Although FIG. 1 shows a table having one top 28, the invention may, in another embodiment, include a plurality of spaced-apart tops, one above the other, to form shelves. In this embodiment the top fasteners 30 generally include a cap 34 but lower shelves are inserted in fasteners 30 without caps, the bottoms of the legs 22 fitting tightly around the cap-holding section 42 and resting on the shoulder between the cap-holding section 42 and the plate-aligning section 38 for shelves above the first shelf. In this embodiment, the bottom of the legs 22 must, of course, be shaped as a female plug to fit over the cap-holding section. If the plate 28 is not glass, it may be held by a screw to the fastener 30 so as to aid in supporting the legs 22, thus permitting some or all of the leg braces 24 and 26 to be eliminated.

To assemble the table 20, the upper and lower leg braces 24 and 26 are first assembled to the legs 22, with the plate-aligning and supporting fasteners 30 and the plate 28 being assembled to the table after the leg braces are fastened in place.

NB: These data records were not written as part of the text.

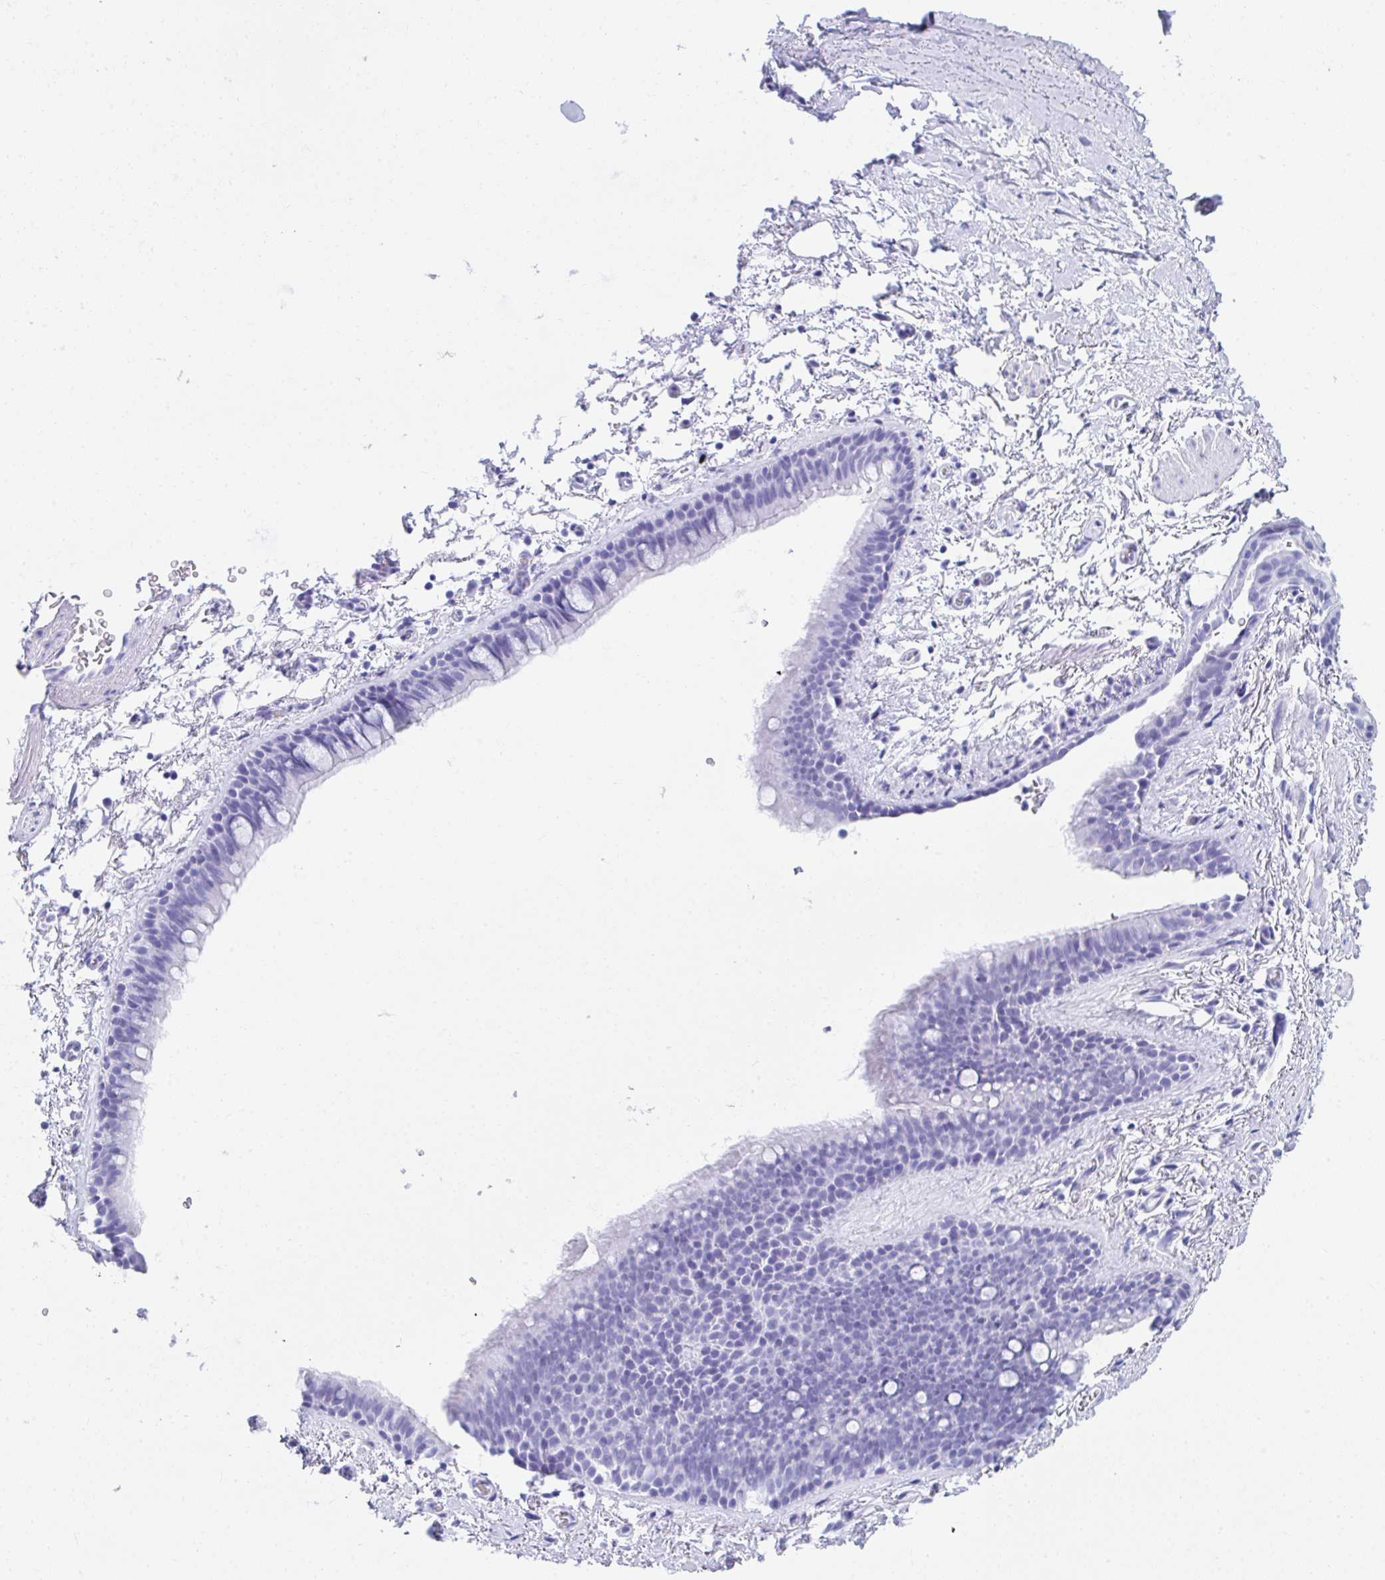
{"staining": {"intensity": "negative", "quantity": "none", "location": "none"}, "tissue": "adipose tissue", "cell_type": "Adipocytes", "image_type": "normal", "snomed": [{"axis": "morphology", "description": "Normal tissue, NOS"}, {"axis": "topography", "description": "Lymph node"}, {"axis": "topography", "description": "Cartilage tissue"}, {"axis": "topography", "description": "Bronchus"}], "caption": "A high-resolution micrograph shows immunohistochemistry staining of benign adipose tissue, which reveals no significant expression in adipocytes.", "gene": "CD7", "patient": {"sex": "female", "age": 70}}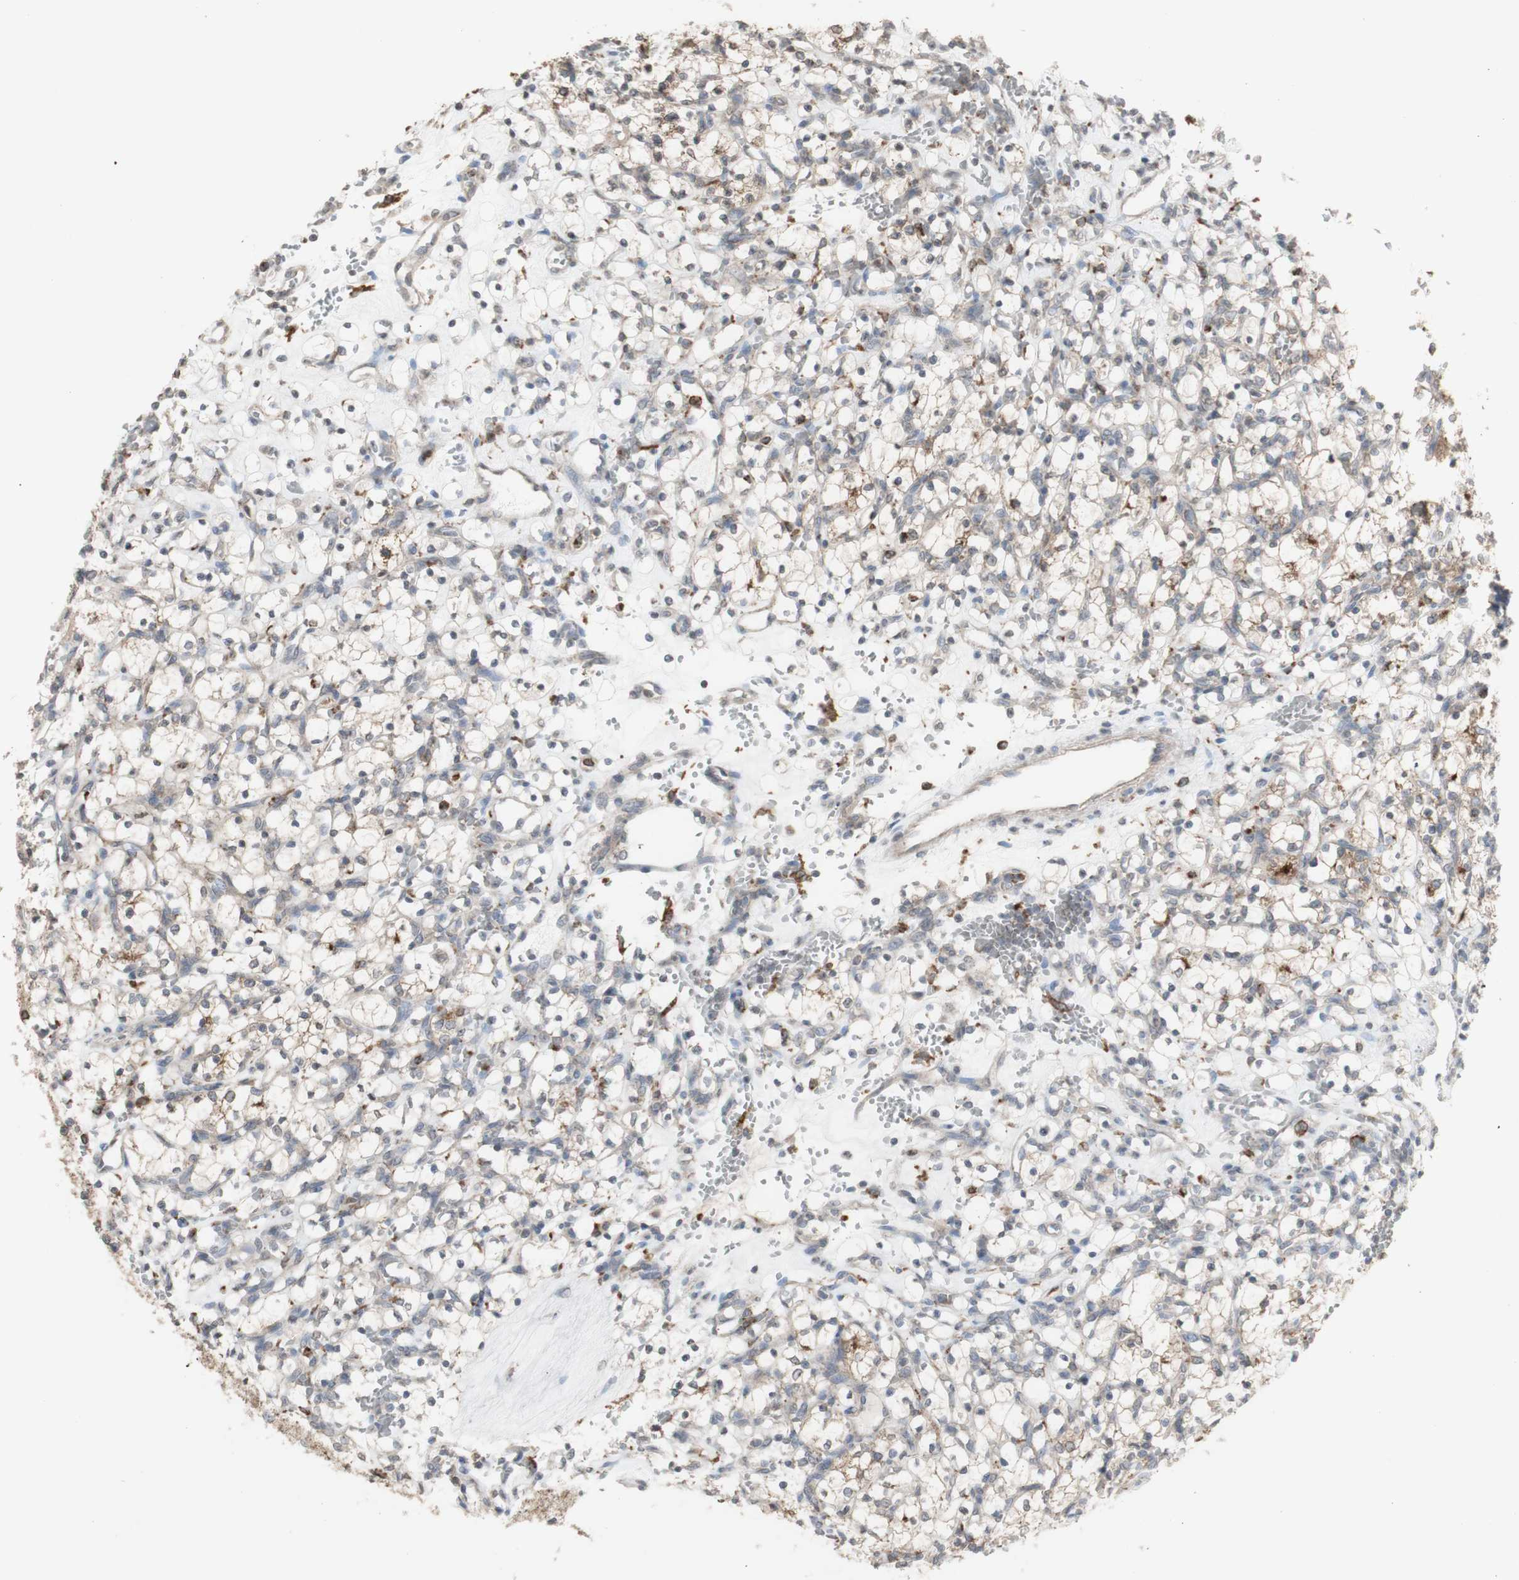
{"staining": {"intensity": "weak", "quantity": "<25%", "location": "cytoplasmic/membranous"}, "tissue": "renal cancer", "cell_type": "Tumor cells", "image_type": "cancer", "snomed": [{"axis": "morphology", "description": "Adenocarcinoma, NOS"}, {"axis": "topography", "description": "Kidney"}], "caption": "The immunohistochemistry image has no significant staining in tumor cells of renal adenocarcinoma tissue. The staining was performed using DAB (3,3'-diaminobenzidine) to visualize the protein expression in brown, while the nuclei were stained in blue with hematoxylin (Magnification: 20x).", "gene": "ATP6V1E1", "patient": {"sex": "female", "age": 69}}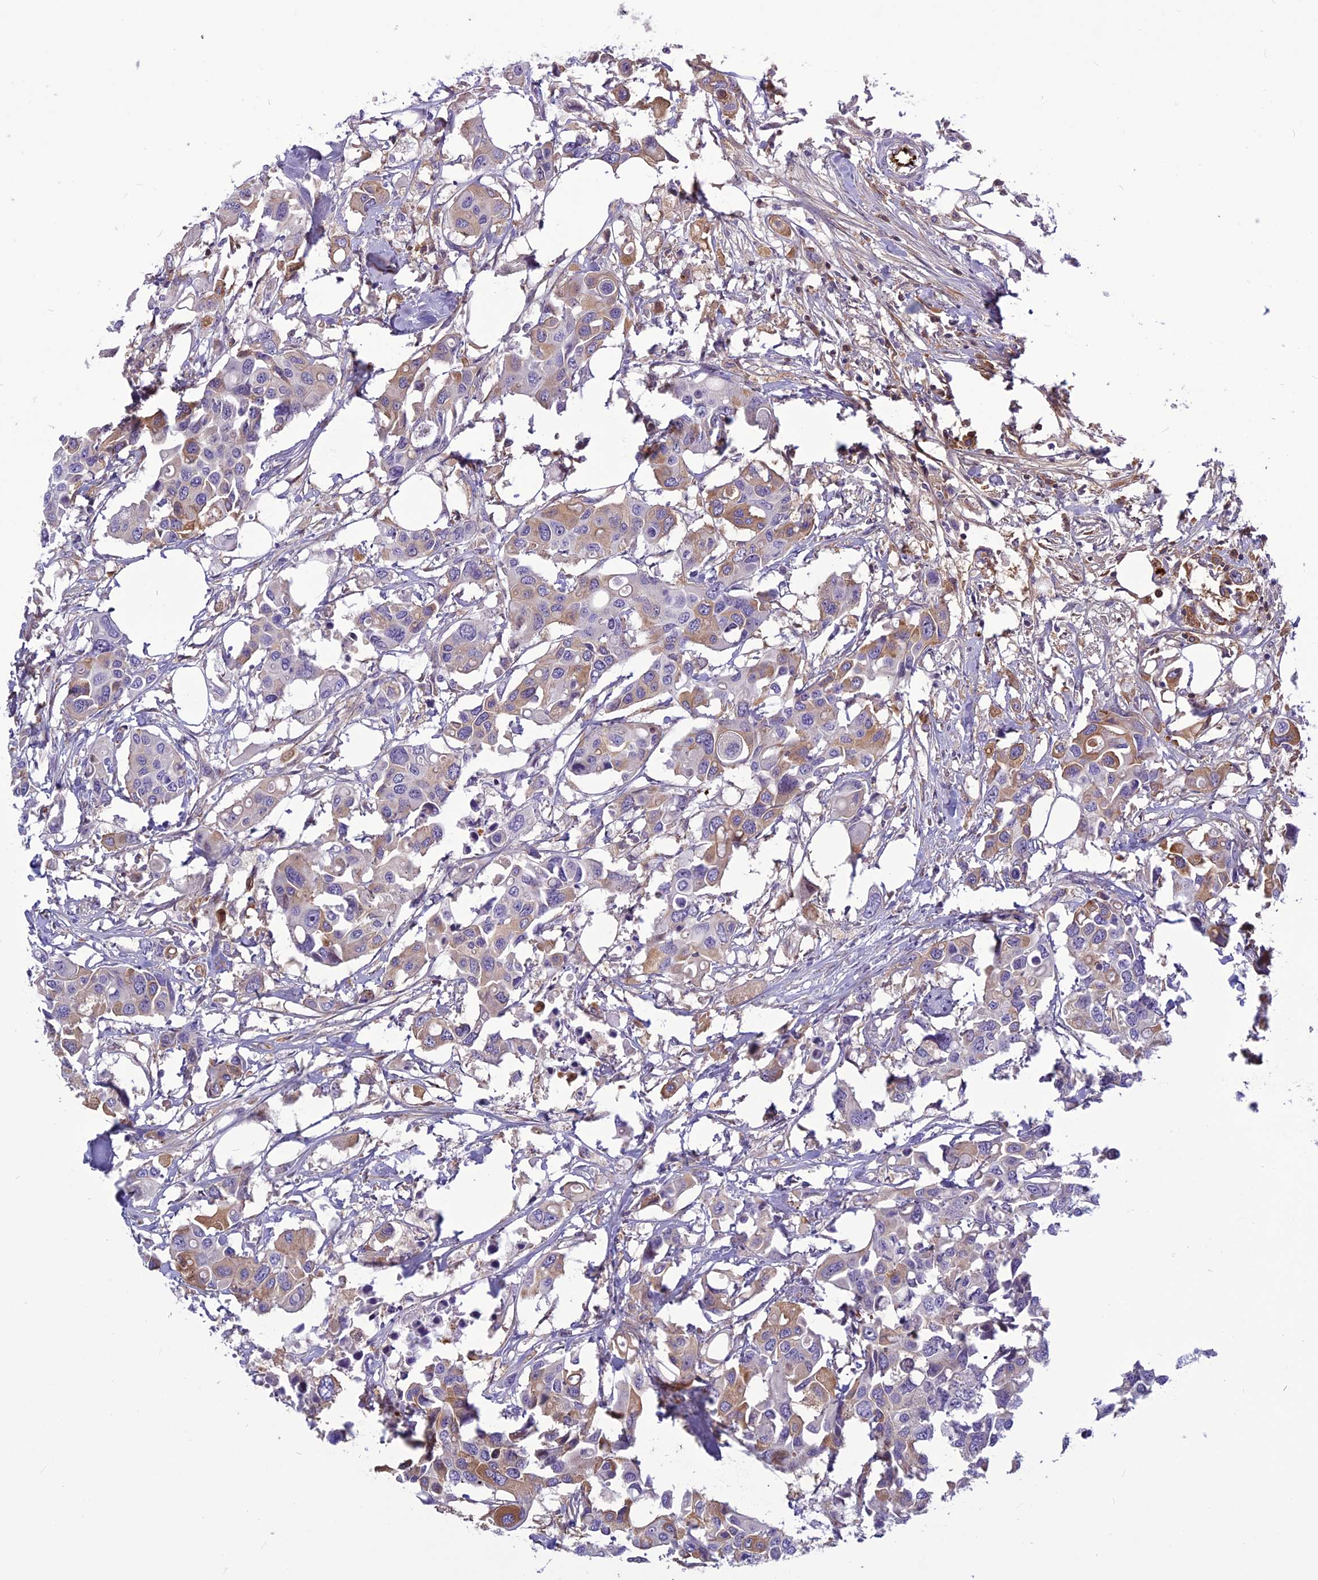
{"staining": {"intensity": "moderate", "quantity": "<25%", "location": "cytoplasmic/membranous"}, "tissue": "colorectal cancer", "cell_type": "Tumor cells", "image_type": "cancer", "snomed": [{"axis": "morphology", "description": "Adenocarcinoma, NOS"}, {"axis": "topography", "description": "Colon"}], "caption": "Human colorectal cancer (adenocarcinoma) stained with a brown dye demonstrates moderate cytoplasmic/membranous positive expression in approximately <25% of tumor cells.", "gene": "CLEC11A", "patient": {"sex": "male", "age": 77}}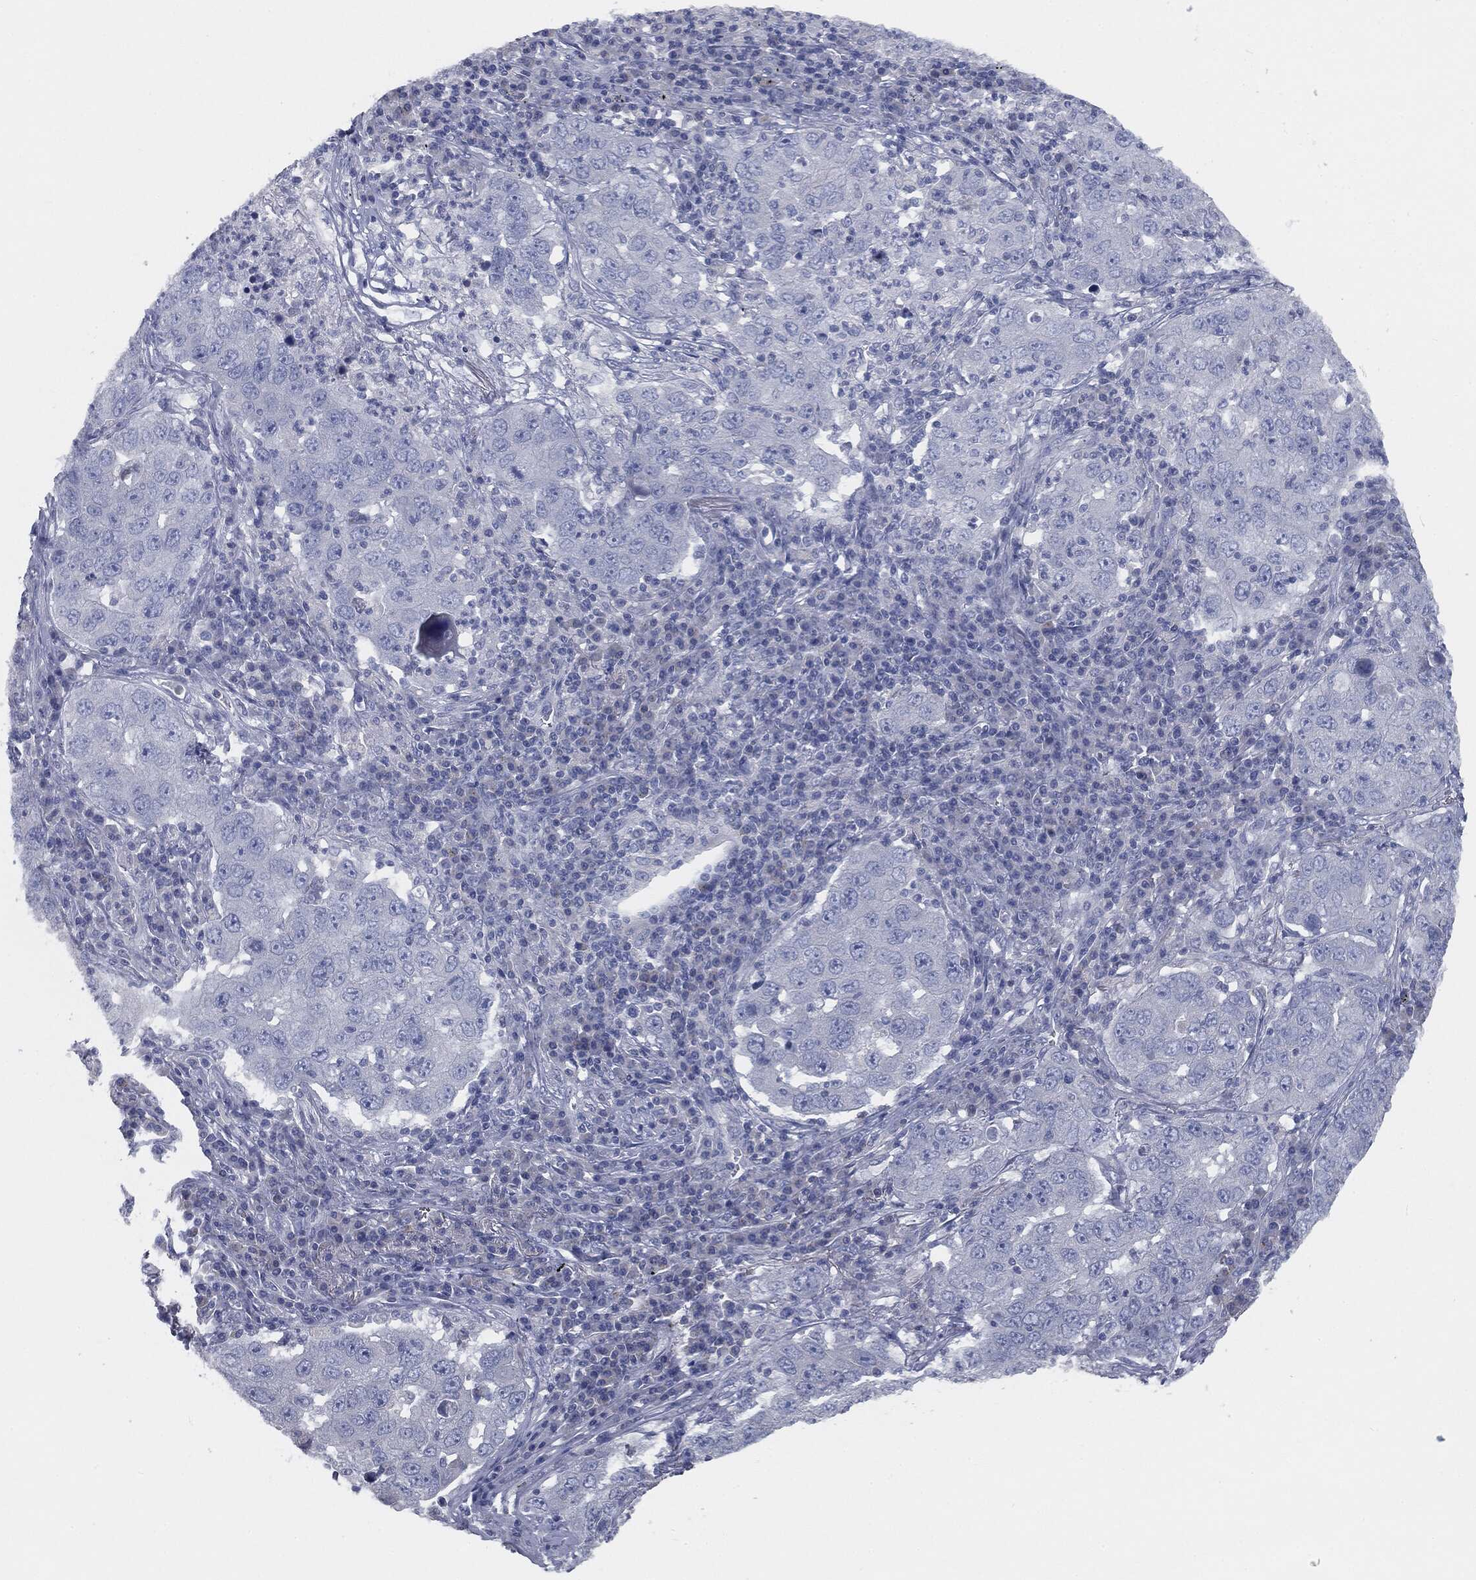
{"staining": {"intensity": "negative", "quantity": "none", "location": "none"}, "tissue": "lung cancer", "cell_type": "Tumor cells", "image_type": "cancer", "snomed": [{"axis": "morphology", "description": "Adenocarcinoma, NOS"}, {"axis": "topography", "description": "Lung"}], "caption": "High magnification brightfield microscopy of adenocarcinoma (lung) stained with DAB (3,3'-diaminobenzidine) (brown) and counterstained with hematoxylin (blue): tumor cells show no significant positivity.", "gene": "CAV3", "patient": {"sex": "male", "age": 73}}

To assemble the leg braces 24 and 26, each end of each leg brace is inserted into a different one of the apertures in the legs 22, and the machine screws 36 are threaded through the opposite walls of the legs and into the tapped holes in the closures 47 to hold the braces in place.

To assemble the plate-aligning and supporting fasteners and the plate 28, the base 32 of the plate-aligning and supporting fasteners 30 are each inserted into the top of a different one of the four legs 22A-22D with the keys 46 and 47 sliding into the keyways at the top of each of the legs 22A-22D so that the recessed portions 44 of the bases 32 each face inwardly with their sides being aligned with the sides of the recessed portions 44 of the bases 32 in the adjacent legs and each inner corner of each recessed portion 44 opening toward the corner in the base 32 of the plate-aligning and supporting fastener 30 diagonally across from it.

After the bases 32A-32D have been inserted in the tops of the corresponding ones of the legs 22A-22D, the plate 28 is inserted with each of its four corners fitting within a different one of the recessed portions 44 in the corresponding bases 32A-32D of the plate-aligning and supporting fasteners 30A-30D.

With the plate 28 in place, the caps 34A-34D of the plate-aligning and supporting fasteners 30A-30D are, in one embodiment, inserted over the cap-holding portion 42 of the corresponding plate-aligning and supporting fasteners 30. In another embodiment, the caps 56 are mounted over the bases 58 of the plate-aligning and supporting fasteners 54A-54D, with the studs 60 and 62 projecting within corresponding bores 64 of the corresponding bases 58.

The table 20 of this invention has the advantages of: (1) being highly decorative; (2) relatively easy to fabricate and assemble, primarily because of the ease with which the plates 28 may be assembled to the plate-aligning and supporting fasteners 30 or 54 but also because of the ease with which the leg braces 24 and 26 are assembled to the legs 22 to support the legs 22; (3) reducing the likelihood of the plate 28 being bumped since the leg braces extend outwardly from the table beyond the edge of the plate 28; and (4) providing positive alignment of the top 28 with the rest of the table.

Although an embodiment of the invention has been described with some particularity, many modifications and variations in the invention are possible within the light of the above teachings. It is therefore to be understood that, within the scope of the appended claims, the invention may be practiced other than as specifically described.